▸ What needs to be done:
A faithful transcription of all the data, images excluded, is the required answer.

▸ Listed records:
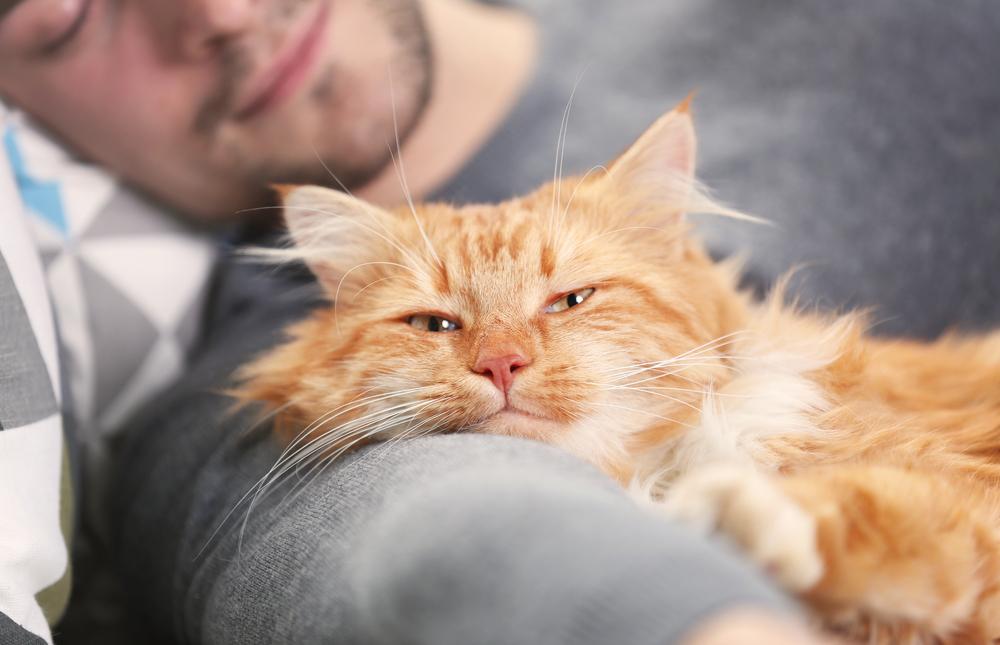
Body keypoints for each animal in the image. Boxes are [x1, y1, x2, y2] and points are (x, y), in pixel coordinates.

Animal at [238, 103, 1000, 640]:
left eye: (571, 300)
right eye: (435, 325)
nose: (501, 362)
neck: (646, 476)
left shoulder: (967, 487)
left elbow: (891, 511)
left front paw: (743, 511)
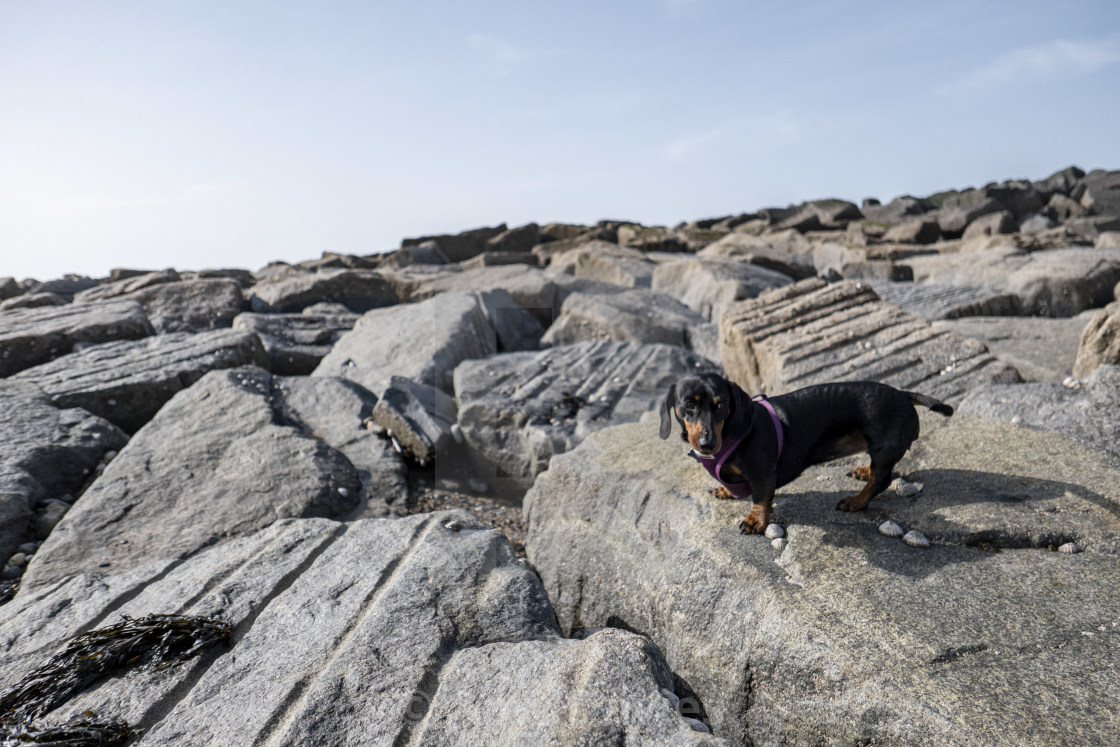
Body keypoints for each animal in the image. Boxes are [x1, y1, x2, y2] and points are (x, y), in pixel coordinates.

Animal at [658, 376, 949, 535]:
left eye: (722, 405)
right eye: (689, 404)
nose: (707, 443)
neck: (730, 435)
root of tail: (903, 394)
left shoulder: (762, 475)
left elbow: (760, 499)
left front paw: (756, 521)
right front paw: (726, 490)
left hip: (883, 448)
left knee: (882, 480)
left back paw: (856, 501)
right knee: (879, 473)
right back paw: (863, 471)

▸ The answer:
Body keypoints for each animal in the image. Boxes are [x1, y1, x2, y2] and points are (x, y), in pixel coordinates.

Animal at [238, 103, 1000, 640]:
left eye: (571, 300)
right eye: (435, 325)
nose: (501, 362)
neck: (646, 476)
left shoulder: (967, 487)
left elbow: (891, 511)
left front paw: (743, 511)
Body keypoints for each animal in the image. Boxes are [x1, y1, x2, y2] and points are (x, y), in pixel coordinates.

Animal at [658, 376, 949, 535]:
left eye: (722, 405)
right eye: (689, 404)
nose: (707, 443)
neck: (730, 435)
root of tail: (903, 394)
left shoulder: (762, 475)
left elbow: (760, 499)
left front paw: (756, 521)
right front paw: (726, 490)
left hip: (883, 448)
left knee: (882, 480)
left back paw: (856, 501)
right knee: (879, 473)
right back paw: (863, 471)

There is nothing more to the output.